In response to Asher Shiloni’s lament, I would like to share with you some information about a contemporary sign of hope for spiritual renewal on secular Israeli kibbutzim. This information appears in an article by Yonoson Rosenblum in the summer issue of the Jewish Observer, the magazine of Agudath Israel of America. The article cites examples of successful Torah outreach in Israel, and one of the examples is a Chareidi organization named, Ayelet Hashchar (Morning Star), which has been placing Torah-committed couples on more than 60 kibbutzim and smaller settlements around the country, including some of the most secularist kibbutzim. Among the kibbutzim which have benefited from the warm and dedicated outreach of these couples is Kibbutz Geva, which last year experienced its first Yom Kippur service. A member of the kibbutz wrote a thank you letter to the director of Ayelet HaShachar expressing appreciation “for having created for us a Mikdash Me’at (Miniature Sanctuary) in the midst of our everyday lives and secular existence, and for having made it possible for us to touch the holiness, the elevation, of this unique day – Yom Hakippurim.” The kibbutz member adds:

 

“The emotions during the prayers broke down all barriers, and enabled us to touch every link in the chain of our common tradition, reaching back to the roots of our common existence.”

 

In the process of writing this letter, I remembered that Hashem, the Compassionate and Life-Giving One, laments when the People of Israel abandon their Source and also begin to engage in various forms of idolatry. An example of a Divine lament can be found in the following verse from the Book of Jeremiah:

 

“For My people has committed two evils; they have forsaken Me, the Source of living waters, to dig for themselves cisterns, broken cisterns that cannot even hold water.” (Jeremiah 2:13).

 

I also remembered that Hashem has given us promises that we will experience spiritual renewal after our long and bitter exile. An example of such a Divine promise is found in the following verses from the Book of Ezekiel:

 

“Behold! – I take the Children of Israel from among the nations to which they went, and I shall gather them from around, and I shall bring them to their soil. …They will no longer pollute themselves with their idols, their abhorrent things, and their rebellious deeds; and I will save them from all their habitations in which they sinned.

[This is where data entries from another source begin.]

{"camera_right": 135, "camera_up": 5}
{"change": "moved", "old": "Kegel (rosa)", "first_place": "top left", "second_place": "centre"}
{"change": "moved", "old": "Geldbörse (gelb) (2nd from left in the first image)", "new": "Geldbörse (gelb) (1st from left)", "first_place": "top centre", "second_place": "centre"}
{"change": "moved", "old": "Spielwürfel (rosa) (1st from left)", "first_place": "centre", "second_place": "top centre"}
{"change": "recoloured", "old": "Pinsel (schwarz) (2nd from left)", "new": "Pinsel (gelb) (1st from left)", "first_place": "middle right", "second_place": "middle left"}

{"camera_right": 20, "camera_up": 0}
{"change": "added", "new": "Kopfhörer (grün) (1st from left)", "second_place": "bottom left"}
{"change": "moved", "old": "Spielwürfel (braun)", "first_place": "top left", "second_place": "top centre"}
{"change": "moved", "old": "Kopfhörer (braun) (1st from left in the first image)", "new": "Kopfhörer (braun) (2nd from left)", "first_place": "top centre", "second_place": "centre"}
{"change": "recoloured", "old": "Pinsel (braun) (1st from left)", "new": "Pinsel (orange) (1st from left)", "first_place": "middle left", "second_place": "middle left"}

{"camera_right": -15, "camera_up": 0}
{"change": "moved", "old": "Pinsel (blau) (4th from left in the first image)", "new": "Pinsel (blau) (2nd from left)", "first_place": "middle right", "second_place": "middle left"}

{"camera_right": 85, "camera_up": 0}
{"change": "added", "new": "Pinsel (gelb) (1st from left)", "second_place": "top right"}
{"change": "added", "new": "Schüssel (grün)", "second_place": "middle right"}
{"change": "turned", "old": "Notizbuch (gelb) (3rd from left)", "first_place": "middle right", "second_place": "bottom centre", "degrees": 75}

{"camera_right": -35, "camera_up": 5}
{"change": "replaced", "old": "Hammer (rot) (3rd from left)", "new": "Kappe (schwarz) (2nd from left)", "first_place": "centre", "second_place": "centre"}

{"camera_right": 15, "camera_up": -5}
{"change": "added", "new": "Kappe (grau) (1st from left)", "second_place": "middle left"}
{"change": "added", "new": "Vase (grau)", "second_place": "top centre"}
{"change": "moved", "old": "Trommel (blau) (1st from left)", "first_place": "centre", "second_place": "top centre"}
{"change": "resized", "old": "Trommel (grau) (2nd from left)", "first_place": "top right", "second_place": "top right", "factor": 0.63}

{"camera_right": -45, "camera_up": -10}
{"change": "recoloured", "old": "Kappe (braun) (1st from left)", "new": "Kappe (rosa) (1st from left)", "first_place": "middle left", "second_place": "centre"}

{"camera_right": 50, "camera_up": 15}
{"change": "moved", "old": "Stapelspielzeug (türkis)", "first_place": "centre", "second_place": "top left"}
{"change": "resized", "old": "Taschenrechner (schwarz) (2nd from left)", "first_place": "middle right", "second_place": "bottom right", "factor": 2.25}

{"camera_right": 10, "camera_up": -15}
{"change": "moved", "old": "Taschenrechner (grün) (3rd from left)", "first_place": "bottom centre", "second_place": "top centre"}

I shall purify them, and they will be a people unto Me, and I will be God for them…They will go in the way of My social laws, and they will keep My statutes and fulfill them.” (Ezekiel 37: 21,23, 4).

 

Hashem adds:

 

“I shall seal a covenant of shalom with them, an eternal covenant shall it be with them; and I shall emplace them and I shall increase them; and I shall place My Sanctuary among them forever. My Presence will be with them, and I shall be God for them, and they shall be a people unto Me. Then the nations shall know that I am Hashem, Who sanctifies Israel, when My Sanctuary is among them forever” (37: 26-28).

 

“My Presence will be with them” – I shall place My Shechinah among them (Targum).

 

Have a Good and Elevating Shabbos,

Yosef Ben Shlomo Hakohen  (See below)

 

Tisha B’Av – the Ninth of Av – begins this year on Saturday night, August 9th. On Tisha B'Av, both the First and Second Temples were destroyed. The First Temple was destroyed by the Babylonians, and the Second Temple was destroyed in a later era by the Romans.

 

I plan to send out on Tisha B’Av special teachings which are appropriate for this day of mourning for the loss of our unifying Temple. I also plan to send out to those individuals on our song list a recording of a moving nigun (melody) which is appropriate for Tisha B’Av. There are no musical instruments or simulation of musical instruments on the recording, and there is just one voice singing the nigun.